Apart from the images, every record here needs to be copied exactly.

######

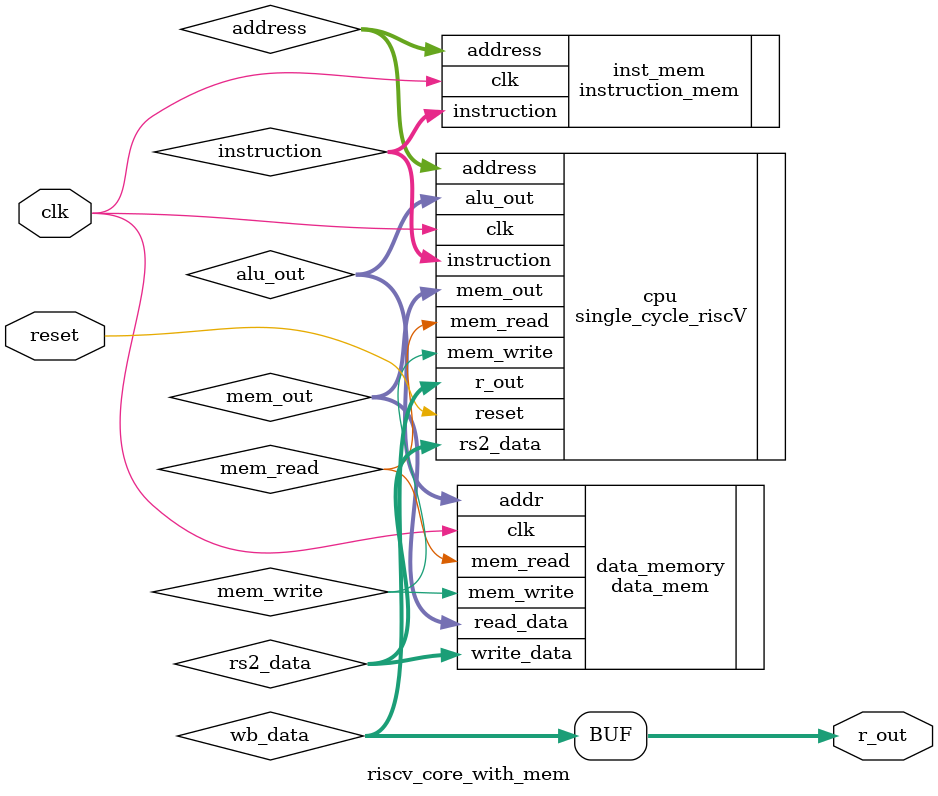
<source format=v>
module riscv_core_with_mem(
    input wire        clk,
    input wire        reset,
    output wire [31:0] r_out
);

    (* KEEP = "TRUE" *) wire [31:0] instruction;
    (* KEEP = "TRUE" *) wire [31:0] rs2_data;
    (* KEEP = "TRUE" *) wire [31:0] alu_out;
    (* KEEP = "TRUE" *) wire [31:0] wb_data;
    (* KEEP = "TRUE" *) wire [31:0] address, mem_out;
    (* KEEP = "TRUE" *) wire        mem_read, mem_write;

    // Instruction memory instance
    (* DONT_TOUCH = "TRUE" *) instruction_mem inst_mem (
        .clk(clk),
        .address(address),
        .instruction(instruction)
    );

    // CPU core instance
    (* DONT_TOUCH = "TRUE" *) single_cycle_riscV cpu (
        .clk(clk),
        .reset(reset),
        .instruction(instruction),
        .rs2_data(rs2_data),
        .r_out(wb_data),
        .address(address),
        .mem_out(mem_out),
        .mem_read(mem_read),
        .alu_out(alu_out),
        .mem_write(mem_write)
    );

    // Data memory instance
    (* DONT_TOUCH = "TRUE" *) data_mem data_memory (
        .clk(clk),
        .mem_read(mem_read),
        .mem_write(mem_write),
        .addr(alu_out),
        .write_data(rs2_data),
        .read_data(mem_out)
    );

    assign r_out = wb_data;

endmodule

</source>
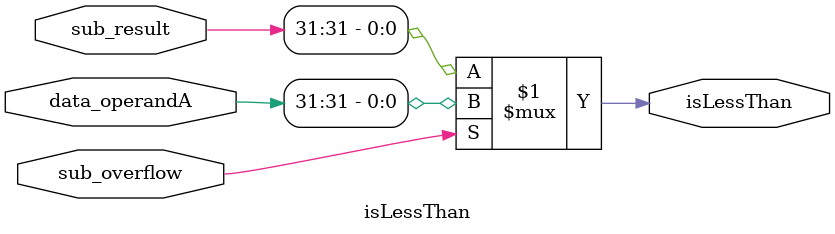
<source format=v>
module isLessThan(data_operandA, sub_result, sub_overflow, isLessThan);
	input [31:0] data_operandA, sub_result;
	input sub_overflow;
	output isLessThan;
	//if overflow, there are two situations: (1) A<0, B>0; (2) A>0, B<0. --> isLessThan is dependent on A[31]
	//if not overflow, (1) sub_result[31]=0 --> A>=B; (2) sub_result[31]=1 --> A<B
	assign isLessThan = sub_overflow ? data_operandA[31] : sub_result[31];
endmodule
</source>
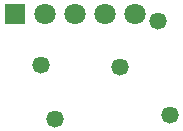
<source format=gbs>
G04*
G04 #@! TF.GenerationSoftware,Altium Limited,Altium Designer,21.2.2 (38)*
G04*
G04 Layer_Color=16711935*
%FSLAX42Y42*%
%MOMM*%
G71*
G04*
G04 #@! TF.SameCoordinates,3077339D-DC90-483C-9222-5C5CAF03B3EF*
G04*
G04*
G04 #@! TF.FilePolarity,Negative*
G04*
G01*
G75*
%ADD24C,1.80*%
%ADD25R,1.80X1.80*%
%ADD26C,1.47*%
D24*
X1140Y1460D02*
D03*
X886D02*
D03*
X1394D02*
D03*
X1648D02*
D03*
D25*
X632D02*
D03*
D26*
X851Y1027D02*
D03*
X1522Y1009D02*
D03*
X968Y567D02*
D03*
X1946Y600D02*
D03*
X1839Y1398D02*
D03*
M02*

</source>
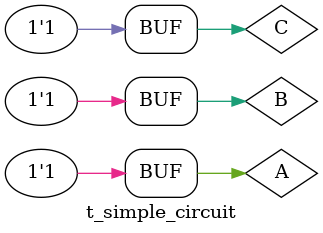
<source format=v>
module simple_circuit (
	output Q,
	input A, B, C
);

	wire w1, w2;

	nand G1 (w1, A, B);
	nor G2 (w2, A, B);
	and G3 (Q, w1, w2, C);

endmodule

module t_simple_circuit;
	reg A, B, C;
	wire Q;

	simple_circuit uut (Q, A, B, C);

	initial
		$monitor("Time=%0t | C=%b, B=%b, A=%b | Output Q=%b", $time, C, B, A, Q);

	initial begin
		{C, B, A} = 3'b000; #10;
		{C, B, A} = 3'b001; #10;
		{C, B, A} = 3'b010; #10;
		{C, B, A} = 3'b011; #10;
		{C, B, A} = 3'b100; #10;
		{C, B, A} = 3'b101; #10;
		{C, B, A} = 3'b110; #10;
		{C, B, A} = 3'b111; #10;
	end

endmodule

</source>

######

▶ **RESULT**:
<source format=v>
module riscv_core_with_mem(
    input wire        clk,
    input wire        reset,
    output wire [31:0] r_out
);

    (* KEEP = "TRUE" *) wire [31:0] instruction;
    (* KEEP = "TRUE" *) wire [31:0] rs2_data;
    (* KEEP = "TRUE" *) wire [31:0] alu_out;
    (* KEEP = "TRUE" *) wire [31:0] wb_data;
    (* KEEP = "TRUE" *) wire [31:0] address, mem_out;
    (* KEEP = "TRUE" *) wire        mem_read, mem_write;

    // Instruction memory instance
    (* DONT_TOUCH = "TRUE" *) instruction_mem inst_mem (
        .clk(clk),
        .address(address),
        .instruction(instruction)
    );

    // CPU core instance
    (* DONT_TOUCH = "TRUE" *) single_cycle_riscV cpu (
        .clk(clk),
        .reset(reset),
        .instruction(instruction),
        .rs2_data(rs2_data),
        .r_out(wb_data),
        .address(address),
        .mem_out(mem_out),
        .mem_read(mem_read),
        .alu_out(alu_out),
        .mem_write(mem_write)
    );

    // Data memory instance
    (* DONT_TOUCH = "TRUE" *) data_mem data_memory (
        .clk(clk),
        .mem_read(mem_read),
        .mem_write(mem_write),
        .addr(alu_out),
        .write_data(rs2_data),
        .read_data(mem_out)
    );

    assign r_out = wb_data;

endmodule

</source>
<source format=v>
module isLessThan(data_operandA, sub_result, sub_overflow, isLessThan);
	input [31:0] data_operandA, sub_result;
	input sub_overflow;
	output isLessThan;
	//if overflow, there are two situations: (1) A<0, B>0; (2) A>0, B<0. --> isLessThan is dependent on A[31]
	//if not overflow, (1) sub_result[31]=0 --> A>=B; (2) sub_result[31]=1 --> A<B
	assign isLessThan = sub_overflow ? data_operandA[31] : sub_result[31];
endmodule
</source>
<source format=gbs>
G04*
G04 #@! TF.GenerationSoftware,Altium Limited,Altium Designer,21.2.2 (38)*
G04*
G04 Layer_Color=16711935*
%FSLAX42Y42*%
%MOMM*%
G71*
G04*
G04 #@! TF.SameCoordinates,3077339D-DC90-483C-9222-5C5CAF03B3EF*
G04*
G04*
G04 #@! TF.FilePolarity,Negative*
G04*
G01*
G75*
%ADD24C,1.80*%
%ADD25R,1.80X1.80*%
%ADD26C,1.47*%
D24*
X1140Y1460D02*
D03*
X886D02*
D03*
X1394D02*
D03*
X1648D02*
D03*
D25*
X632D02*
D03*
D26*
X851Y1027D02*
D03*
X1522Y1009D02*
D03*
X968Y567D02*
D03*
X1946Y600D02*
D03*
X1839Y1398D02*
D03*
M02*

</source>
<source format=v>
module simple_circuit (
	output Q,
	input A, B, C
);

	wire w1, w2;

	nand G1 (w1, A, B);
	nor G2 (w2, A, B);
	and G3 (Q, w1, w2, C);

endmodule

module t_simple_circuit;
	reg A, B, C;
	wire Q;

	simple_circuit uut (Q, A, B, C);

	initial
		$monitor("Time=%0t | C=%b, B=%b, A=%b | Output Q=%b", $time, C, B, A, Q);

	initial begin
		{C, B, A} = 3'b000; #10;
		{C, B, A} = 3'b001; #10;
		{C, B, A} = 3'b010; #10;
		{C, B, A} = 3'b011; #10;
		{C, B, A} = 3'b100; #10;
		{C, B, A} = 3'b101; #10;
		{C, B, A} = 3'b110; #10;
		{C, B, A} = 3'b111; #10;
	end

endmodule

</source>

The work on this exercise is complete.